* **Assigned task**
Please repeat, from the entries that follow, the lines from the one containing "Figure 4. Schematic" through the one containing "Fig. 2. Whiteleg" exactly, adding nothing.

* **Information provided**

══════

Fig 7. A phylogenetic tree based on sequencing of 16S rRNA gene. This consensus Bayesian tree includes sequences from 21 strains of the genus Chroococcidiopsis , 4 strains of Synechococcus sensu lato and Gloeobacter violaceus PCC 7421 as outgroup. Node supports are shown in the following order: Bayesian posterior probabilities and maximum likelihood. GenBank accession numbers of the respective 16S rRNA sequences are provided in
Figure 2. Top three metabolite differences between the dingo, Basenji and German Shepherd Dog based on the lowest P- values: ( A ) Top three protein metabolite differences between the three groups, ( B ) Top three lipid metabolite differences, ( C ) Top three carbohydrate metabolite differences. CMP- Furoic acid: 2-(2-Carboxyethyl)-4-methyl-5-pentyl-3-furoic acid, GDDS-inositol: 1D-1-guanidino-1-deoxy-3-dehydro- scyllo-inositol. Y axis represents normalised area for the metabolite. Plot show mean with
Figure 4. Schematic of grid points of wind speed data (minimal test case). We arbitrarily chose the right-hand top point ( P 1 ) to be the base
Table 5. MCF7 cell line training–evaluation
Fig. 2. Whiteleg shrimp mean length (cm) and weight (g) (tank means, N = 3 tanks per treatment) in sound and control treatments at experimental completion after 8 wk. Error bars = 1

══════

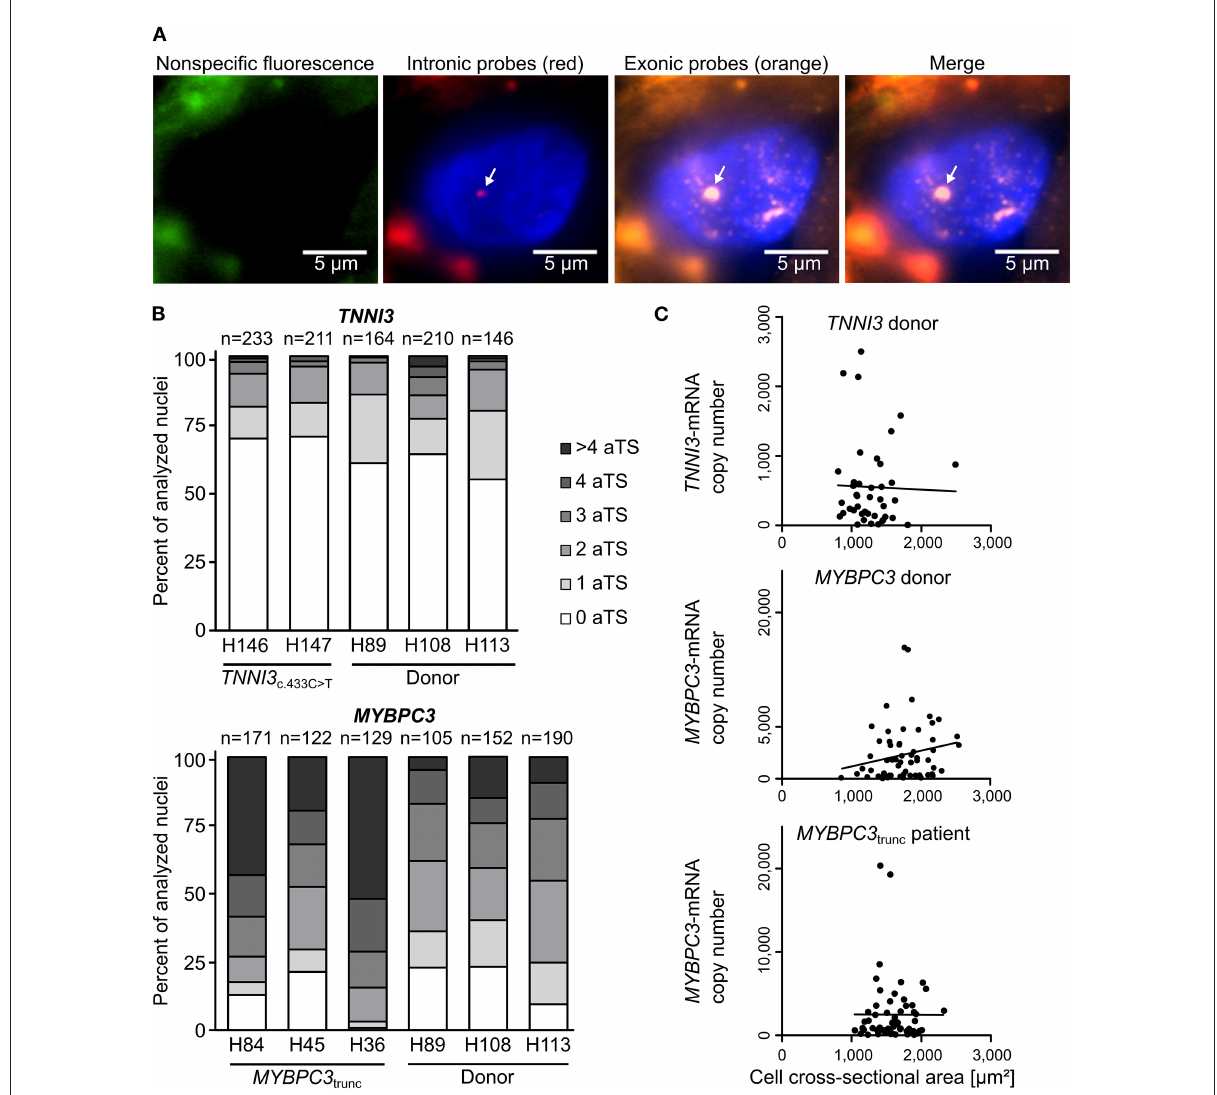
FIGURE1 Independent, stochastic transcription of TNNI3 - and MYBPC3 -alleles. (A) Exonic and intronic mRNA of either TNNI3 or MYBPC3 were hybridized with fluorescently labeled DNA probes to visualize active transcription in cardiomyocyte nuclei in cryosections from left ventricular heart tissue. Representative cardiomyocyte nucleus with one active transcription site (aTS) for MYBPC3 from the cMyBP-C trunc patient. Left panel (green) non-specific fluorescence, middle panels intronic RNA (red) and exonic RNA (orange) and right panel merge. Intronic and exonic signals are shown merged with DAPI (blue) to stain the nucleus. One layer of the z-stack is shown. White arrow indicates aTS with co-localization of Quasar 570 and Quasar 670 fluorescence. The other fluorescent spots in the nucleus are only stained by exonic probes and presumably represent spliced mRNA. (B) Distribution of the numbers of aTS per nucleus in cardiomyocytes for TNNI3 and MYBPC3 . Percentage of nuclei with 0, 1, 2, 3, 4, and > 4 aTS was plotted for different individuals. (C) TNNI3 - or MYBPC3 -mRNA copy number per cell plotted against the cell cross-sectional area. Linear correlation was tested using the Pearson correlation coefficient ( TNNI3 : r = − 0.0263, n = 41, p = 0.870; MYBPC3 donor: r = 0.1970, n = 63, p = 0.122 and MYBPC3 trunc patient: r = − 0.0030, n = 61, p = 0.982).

══════

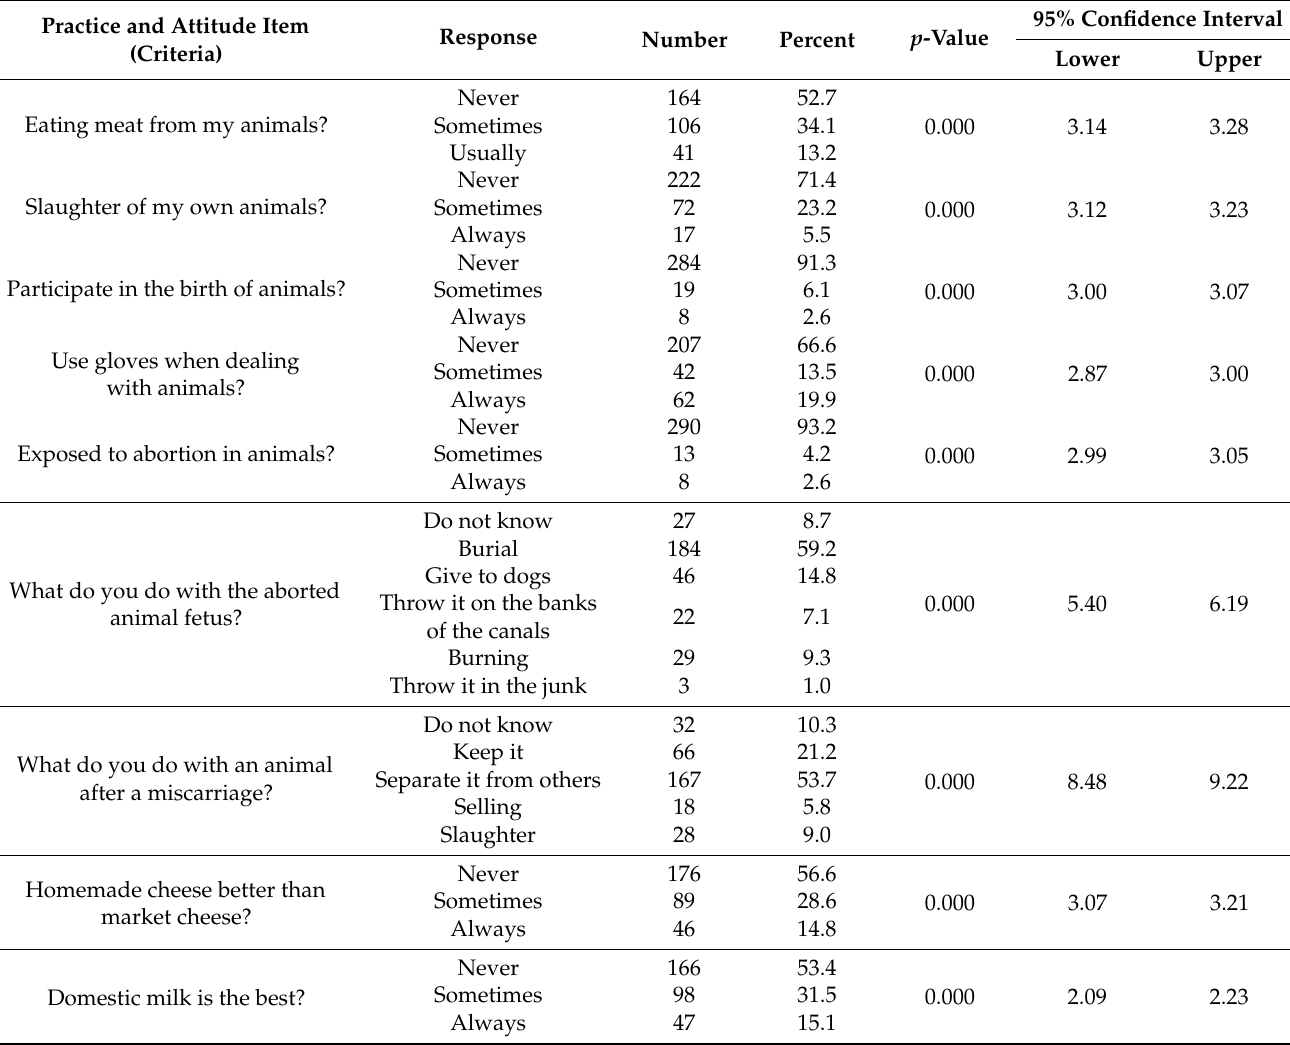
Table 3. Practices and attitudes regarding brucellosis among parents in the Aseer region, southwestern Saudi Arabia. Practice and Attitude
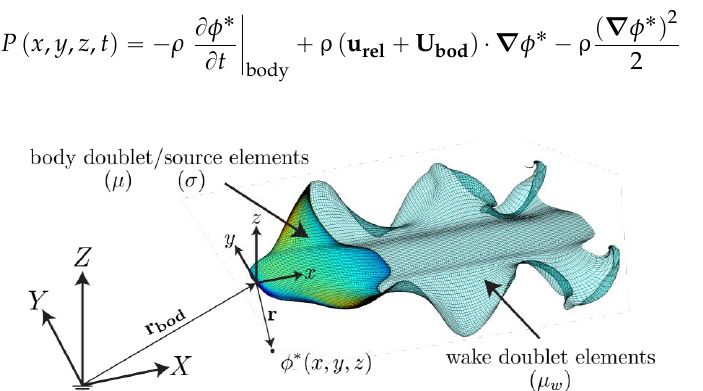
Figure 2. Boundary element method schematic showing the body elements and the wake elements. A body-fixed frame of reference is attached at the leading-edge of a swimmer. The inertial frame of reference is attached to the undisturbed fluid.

══════

* **Answer for this exercise**
Figure 4. Schematic of grid points of wind speed data (minimal test case). We arbitrarily chose the right-hand top point ( P 1 ) to be the base
Table 5. MCF7 cell line training–evaluation
Fig. 2. Whiteleg shrimp mean length (cm) and weight (g) (tank means, N = 3 tanks per treatment) in sound and control treatments at experimental completion after 8 wk. Error bars = 1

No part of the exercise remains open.